# Is it true that if $f_{n}\rightarrow f$ uniformly converges then $f^{\prime}_{n}\rightarrow f^{\prime}$?

Let $f_{n}$ be some sequence of functions.

If $f_{n}$ uniformly converges to $f$ then is it true that $f^{\prime}_{n}\rightarrow f^{\prime}$?

Is there an example that proves/disproves this?

• No I think you need another condition on $f'_n$. – Gregory Grant Jan 16 '16 at 12:35
• Welcome to our site! – kjetil b halvorsen Jan 16 '16 at 12:41
• @kjetilbhalvorsen, Thank you. – gbd Jan 16 '16 at 12:44

Counterexample: $f_n = \frac1n\sin(n^2 x)$.

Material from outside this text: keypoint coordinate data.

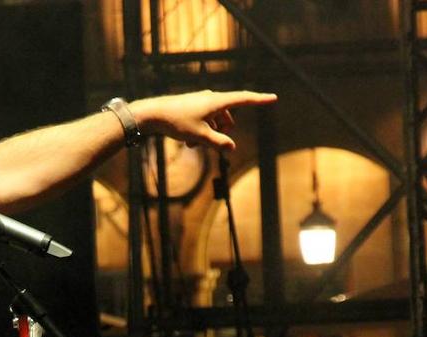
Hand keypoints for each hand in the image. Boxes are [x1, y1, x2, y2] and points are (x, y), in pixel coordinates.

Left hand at [130, 90, 277, 150]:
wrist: (152, 114)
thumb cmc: (176, 122)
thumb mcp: (199, 136)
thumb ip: (218, 143)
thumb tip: (232, 147)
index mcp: (217, 102)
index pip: (244, 100)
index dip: (259, 100)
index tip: (273, 98)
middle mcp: (211, 99)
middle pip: (228, 118)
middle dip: (222, 133)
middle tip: (207, 143)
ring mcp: (202, 102)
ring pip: (215, 122)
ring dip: (209, 135)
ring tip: (193, 144)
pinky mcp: (193, 107)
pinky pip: (205, 122)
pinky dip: (201, 132)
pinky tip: (188, 142)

• What does $f_{n}$ converge to? – gbd Jan 16 '16 at 12:40
• @gbd, $f_n\to 0$ because $|f_n|\le 1/n$. – Martín-Blas Pérez Pinilla Jan 16 '16 at 12:41
• Does it converge to zero? – gbd Jan 16 '16 at 12:41
• What is the other condition need that @GregoryGrant mentions? – gbd Jan 16 '16 at 12:43
• @gbd, see the other answer. – Martín-Blas Pérez Pinilla Jan 16 '16 at 12:44

This is false in quite a strong sense. The Weierstrass function is a uniform limit of differentiable functions, but is nowhere differentiable. By the Stone—Weierstrass Theorem, any continuous function on a closed bounded interval is a uniform limit of polynomials.

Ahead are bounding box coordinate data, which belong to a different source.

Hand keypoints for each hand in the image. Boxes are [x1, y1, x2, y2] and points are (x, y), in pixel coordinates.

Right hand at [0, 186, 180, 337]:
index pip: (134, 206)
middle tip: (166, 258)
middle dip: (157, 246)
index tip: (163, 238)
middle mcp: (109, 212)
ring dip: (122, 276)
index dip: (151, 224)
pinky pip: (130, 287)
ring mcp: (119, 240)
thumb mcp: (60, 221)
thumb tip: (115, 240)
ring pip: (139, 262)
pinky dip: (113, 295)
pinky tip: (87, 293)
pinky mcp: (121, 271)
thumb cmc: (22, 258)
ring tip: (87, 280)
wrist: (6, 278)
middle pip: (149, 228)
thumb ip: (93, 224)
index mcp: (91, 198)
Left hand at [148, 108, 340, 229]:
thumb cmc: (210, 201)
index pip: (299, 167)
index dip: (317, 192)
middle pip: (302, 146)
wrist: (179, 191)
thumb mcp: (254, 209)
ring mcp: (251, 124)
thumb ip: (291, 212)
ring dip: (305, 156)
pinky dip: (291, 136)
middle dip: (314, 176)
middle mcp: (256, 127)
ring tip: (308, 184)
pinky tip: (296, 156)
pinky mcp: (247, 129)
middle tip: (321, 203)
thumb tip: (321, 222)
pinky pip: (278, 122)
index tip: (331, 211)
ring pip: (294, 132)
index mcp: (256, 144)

The additional condition required is that a function $g$ exists to which the $f'_n$ uniformly converge (in which case of course $g=f'$). In particular, this PDF proves on p. 9 that this condition suffices, but on p. 8 it shows that $f_n=\frac{x}{1+nx^2}$ is a uniformly convergent sequence whose derivatives form a convergent but not uniformly convergent counterexample.

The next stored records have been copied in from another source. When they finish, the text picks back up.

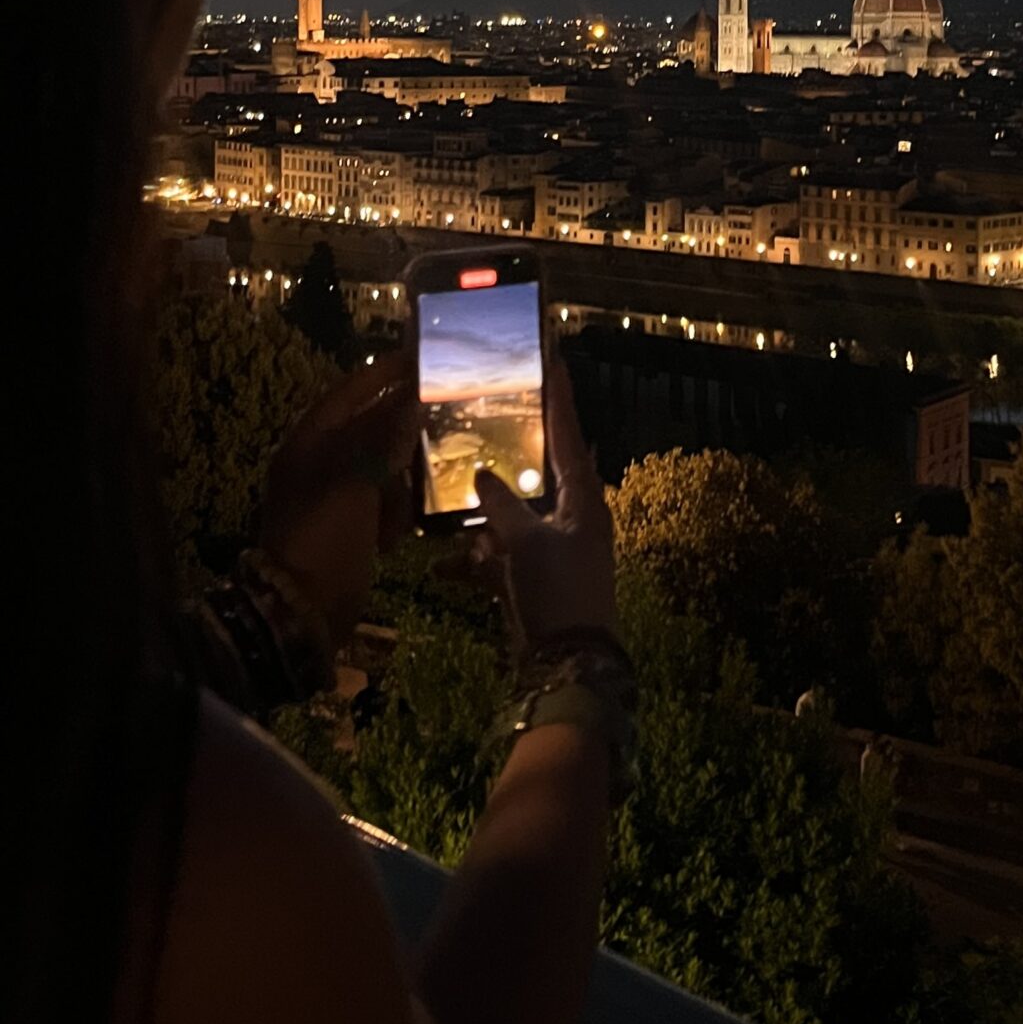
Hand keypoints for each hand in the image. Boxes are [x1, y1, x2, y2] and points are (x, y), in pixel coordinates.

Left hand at [258, 359, 420, 649]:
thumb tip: (412, 396)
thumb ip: (385, 436)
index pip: (351, 392)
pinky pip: (382, 502)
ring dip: (402, 479)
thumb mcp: (355, 481)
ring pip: (382, 466)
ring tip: (424, 486)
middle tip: (444, 417)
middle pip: (370, 426)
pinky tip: (399, 531)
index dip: (384, 373)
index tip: (422, 356)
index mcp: (310, 442)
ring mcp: (333, 495)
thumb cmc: (324, 537)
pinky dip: (394, 511)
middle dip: (403, 429)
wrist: (300, 612)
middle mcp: (319, 462)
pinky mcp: (348, 525)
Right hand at [470, 355, 616, 652]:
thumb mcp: (527, 541)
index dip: (559, 399)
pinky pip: (498, 558)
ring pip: (510, 518)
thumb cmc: (558, 590)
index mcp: (583, 499)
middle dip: (507, 457)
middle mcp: (571, 518)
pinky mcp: (532, 580)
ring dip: (480, 518)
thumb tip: (481, 474)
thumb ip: (502, 505)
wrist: (569, 663)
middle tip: (486, 420)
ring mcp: (551, 550)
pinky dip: (472, 561)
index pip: (568, 435)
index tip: (553, 360)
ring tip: (443, 500)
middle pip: (536, 474)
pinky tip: (440, 564)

As mentioned above this not true in general. But one might still aks what a sufficient condition for "$f_n' \to f'$ uniformly" might be. If you already know that $f_n$ converges uniformly to $f$ and $f_n'$ converges uniformly to some function say $g$, then by the fundamental theorem of calculus one indeed obtains: $g=f'$ hence $\space$$f_n' \to f'$ uniformly.